Monday, June 22, 2009

3.What's the difference between Batch systems, Multiprgrammed systems, and time-sharing systems?
Batch. A job was originally presented to the machine (and its human operator) in the form of a set of cards - these cards held information according to how ``punched'' out of the cardboard. The operator grouped all of the jobs into various batches with similar characteristics before running them(all the quick jobs might run, then the slower ones, etc.).While multiprogrammed systems used resources more efficiently i.e. minimized CPU idle time, a user could not interact with a program. By having the CPU switch between jobs at relatively short intervals, we can obtain an interactive system.That is, a system in which a number of users are sharing the CPU (or other critical resource) with a timing interval small enough not to be noticed e.g. no more than 1 second.
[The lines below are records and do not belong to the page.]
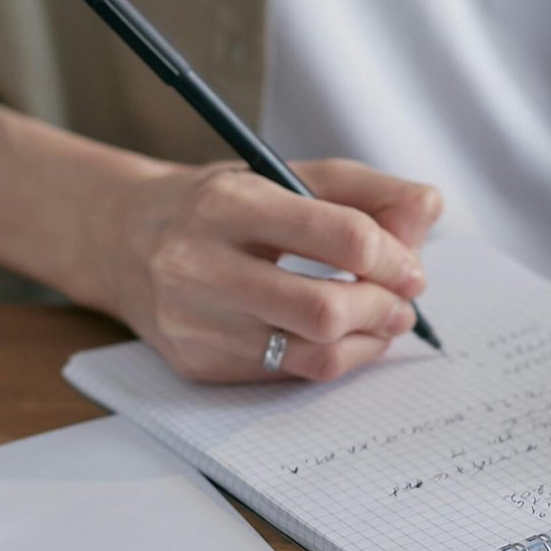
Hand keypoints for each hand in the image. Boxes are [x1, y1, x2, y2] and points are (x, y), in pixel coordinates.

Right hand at [89, 157, 441, 382]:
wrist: (122, 240)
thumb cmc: (219, 206)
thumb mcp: (282, 174)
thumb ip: (364, 190)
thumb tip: (429, 211)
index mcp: (229, 203)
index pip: (341, 235)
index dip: (393, 257)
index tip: (411, 267)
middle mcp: (200, 265)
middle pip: (325, 310)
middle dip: (382, 309)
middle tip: (402, 304)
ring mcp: (194, 323)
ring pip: (312, 355)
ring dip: (366, 343)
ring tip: (380, 322)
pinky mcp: (196, 364)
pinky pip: (286, 375)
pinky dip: (328, 358)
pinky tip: (337, 338)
We say that a time-sharing system uses CPU scheduling and multiprogramming to provide each user with a small portion of a time-shared computer and Time-sharing is sharing a computing resource among many users by multitasking. Its introduction in the 1960s, and emergence as the prominent model of computing in the 1970s, represents a major historical shift in the history of computing. By allowing a large number of users to interact simultaneously on a single computer, time-sharing dramatically lowered the cost of providing computing, while at the same time making the computing experience much more interactive.